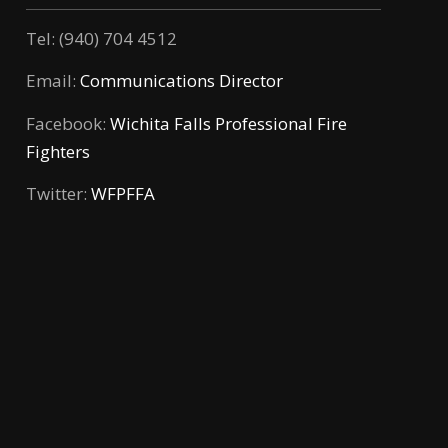
Tel: (940) 704 4512
Email:
Communications Director
Facebook:
Wichita Falls Professional Fire
Fighters
Twitter:
WFPFFA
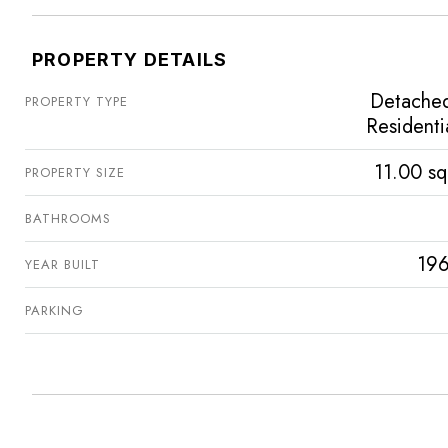
PROPERTY DETAILS
Detache
PROPERTY TYPE
Residenti
11.00 sq
PROPERTY SIZE
BATHROOMS
196
YEAR BUILT
PARKING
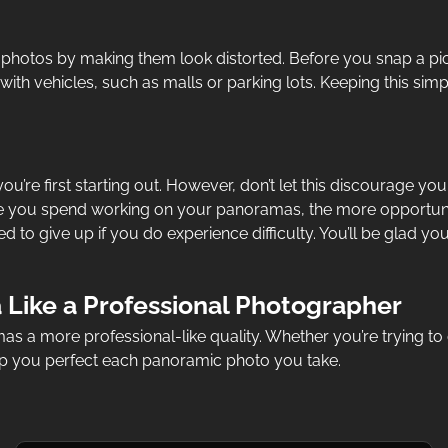
 photos by making them look distorted. Before you snap a pic
ith vehicles, such as malls or parking lots. Keeping this sim
ou’re first starting out. However, don’t let this discourage yo
me you spend working on your panoramas, the more opportunit
d to give up if you do experience difficulty. You’ll be glad
Like a Professional Photographer
s a more professional-like quality. Whether you’re trying to 
elp you perfect each panoramic photo you take.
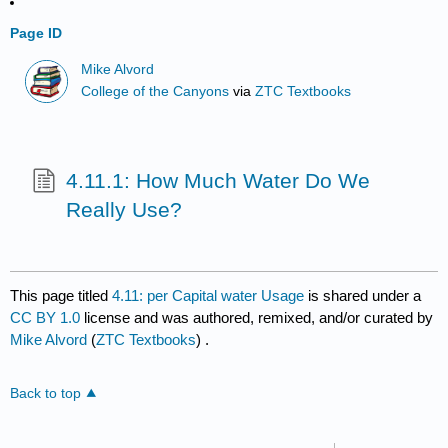
Page ID
Mike Alvord
College of the Canyons
via
ZTC Textbooks
4.11.1: How Much Water Do We
Really Use?
This page titled
4.11: per Capital water Usage
is shared under a
CC BY 1.0
license and was authored, remixed, and/or curated by
Mike Alvord
(
ZTC Textbooks
) .
Back to top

********************

Lines that hold the word "more" are the ones to copy from the entries above.

me you spend working on your panoramas, the more opportunit
s a more professional-like quality. Whether you’re trying to 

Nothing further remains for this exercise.